Source excerpt:
Thread: PATCH: Add hooks for pg_total_relation_size and pg_indexes_size

PATCH: Add hooks for pg_total_relation_size and pg_indexes_size

From
Abdoulaye Ba
Date:
Hello PostgreSQL Hackers,

I am submitting a patch to add hooks for the functions pg_total_relation_size and pg_indexes_size. These hooks allow for custom behaviour to be injected into these functions, which can be useful for extensions and other custom PostgreSQL modifications.

Patch details: 
  • Adds pg_total_relation_size_hook and pg_indexes_size_hook 
  • Modifies pg_total_relation_size and pg_indexes_size to call these hooks if they are set 
  • Adds necessary type definitions and extern declarations
This feature is useful because it allows for more flexible and customizable behaviour in relation size calculations, which can be particularly valuable for extensions that need to account for additional storage outside of the standard PostgreSQL mechanisms.

The patch is attached. 

Thank you for considering this patch. I look forward to your feedback.

Kind regards,
Abdoulaye Ba
Attachment

Re: PATCH: Add hooks for pg_total_relation_size and pg_indexes_size

From
Tomas Vondra
Date:
On 8/8/24 14:18, Abdoulaye Ba wrote:
> Hello PostgreSQL Hackers,
> 
> I am submitting a patch to add hooks for the functions
> pg_total_relation_size and pg_indexes_size. These hooks allow for custom
> behaviour to be injected into these functions, which can be useful for
> extensions and other custom PostgreSQL modifications.
> 
> Patch details: 
> 
>   * Adds pg_total_relation_size_hook and pg_indexes_size_hook 
>   * Modifies pg_total_relation_size and pg_indexes_size to call these
>     hooks if they are set 
>   * Adds necessary type definitions and extern declarations
> 
> This feature is useful because it allows for more flexible and
> customizable behaviour in relation size calculations, which can be
> particularly valuable for extensions that need to account for additional
> storage outside of the standard PostgreSQL mechanisms.
> 
> The patch is attached. 
> 
> Thank you for considering this patch. I look forward to your feedback.
> 

Hi,

Thanks for the patch. A couple comments:

1) Unfortunately, it doesn't compile - it fails with errors like this:

In file included from ../../../../src/include/access/tableam.h:25,
                 from detoast.c:18:
../../../../src/include/utils/rel.h:711:51: error: unknown type name
‘FunctionCallInfo’
  711 | typedef Datum
(*Pg_total_relation_size_hook_type)(FunctionCallInfo fcinfo);

which happens because rel.h references FunctionCallInfo without
including fmgr.h. I wonder how you tested the patch ...

Provided information:
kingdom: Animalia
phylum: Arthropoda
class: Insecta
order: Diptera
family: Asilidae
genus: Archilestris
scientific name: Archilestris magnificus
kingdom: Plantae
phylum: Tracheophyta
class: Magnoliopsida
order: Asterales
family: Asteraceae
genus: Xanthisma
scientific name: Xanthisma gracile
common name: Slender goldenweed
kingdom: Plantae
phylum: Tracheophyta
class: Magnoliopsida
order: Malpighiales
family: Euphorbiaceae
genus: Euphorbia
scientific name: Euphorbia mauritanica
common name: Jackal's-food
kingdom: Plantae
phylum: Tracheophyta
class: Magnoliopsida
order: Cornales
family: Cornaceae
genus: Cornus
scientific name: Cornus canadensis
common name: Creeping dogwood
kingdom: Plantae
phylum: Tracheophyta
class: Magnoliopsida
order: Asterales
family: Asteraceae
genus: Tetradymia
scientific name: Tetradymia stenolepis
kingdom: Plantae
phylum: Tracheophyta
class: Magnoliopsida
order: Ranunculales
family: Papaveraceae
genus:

Stated goal A: Copy the PostgreSQL patch thread word for word from "In file included" to "the patch ...".
Stated goal B: Continue the PostgreSQL patch thread on size-function hooks from its last sentence.

Expected answer A:
In file included from ../../../../src/include/access/tableam.h:25,
                 from detoast.c:18:
../../../../src/include/utils/rel.h:711:51: error: unknown type name
‘FunctionCallInfo’
  711 | typedef Datum
(*Pg_total_relation_size_hook_type)(FunctionCallInfo fcinfo);

which happens because rel.h references FunctionCallInfo without
including fmgr.h. I wonder how you tested the patch ...

Expected answer B:
2) Also, I'm not sure why you have the "Pg_" at the beginning.

3) I'm not sure why the patch first changes the return to add +1 and
then undoes that:

   PG_RETURN_INT64(size + 1);

That seems quite unnecessary. I wonder how you created the patch, seems
you just concatenated multiple patches.

4) The patch has a mix of tabs and spaces. We don't do that.

5) It would be really helpful if you could explain the motivation for
this. Not just "make this customizable" but what exactly you want to do
in the hooks and why (presumably you have an extension).

6) Isn't it a bit strange the patch modifies pg_total_relation_size()
but not pg_relation_size() or pg_table_size()? Am I missing something?

7) You should add the patch to the next commitfest (2024-09) at

   https://commitfest.postgresql.org


regards

-- 
Tomas Vondra



Re: PATCH: Add hooks for pg_total_relation_size and pg_indexes_size

From
Abdoulaye Ba
Date:


On Thu, 8 Aug 2024 at 23:29, Tomas Vondra <tomas@vondra.me> wrote:
On 8/8/24 14:18, Abdoulaye Ba wrote:
> Hello PostgreSQL Hackers,
>
> I am submitting a patch to add hooks for the functions
> pg_total_relation_size and pg_indexes_size. These hooks allow for custom
> behaviour to be injected into these functions, which can be useful for
> extensions and other custom PostgreSQL modifications.
>
> Patch details: 
>
>   * Adds pg_total_relation_size_hook and pg_indexes_size_hook 
>   * Modifies pg_total_relation_size and pg_indexes_size to call these
>     hooks if they are set 
>   * Adds necessary type definitions and extern declarations
>
> This feature is useful because it allows for more flexible and
> customizable behaviour in relation size calculations, which can be
> particularly valuable for extensions that need to account for additional
> storage outside of the standard PostgreSQL mechanisms.
>
> The patch is attached. 
>
> Thank you for considering this patch. I look forward to your feedback.
>

Hi,

Thanks for the patch. A couple comments:

1) Unfortunately, it doesn't compile - it fails with errors like this:

In file included from ../../../../src/include/access/tableam.h:25,
                 from detoast.c:18:
../../../../src/include/utils/rel.h:711:51: error: unknown type name
‘FunctionCallInfo’
  711 | typedef Datum
(*Pg_total_relation_size_hook_type)(FunctionCallInfo fcinfo);

which happens because rel.h references FunctionCallInfo without
including fmgr.h. I wonder how you tested the patch ...

2) Also, I'm not sure why you have the "Pg_" at the beginning.

3) I'm not sure why the patch first changes the return to add +1 and
then undoes that:

   PG_RETURN_INT64(size + 1);

That seems quite unnecessary. I wonder how you created the patch, seems
you just concatenated multiple patches.

4) The patch has a mix of tabs and spaces. We don't do that.

5) It would be really helpful if you could explain the motivation for
this. Not just "make this customizable" but what exactly you want to do
in the hooks and why (presumably you have an extension).

6) Isn't it a bit strange the patch modifies pg_total_relation_size()
but not pg_relation_size() or pg_table_size()? Am I missing something?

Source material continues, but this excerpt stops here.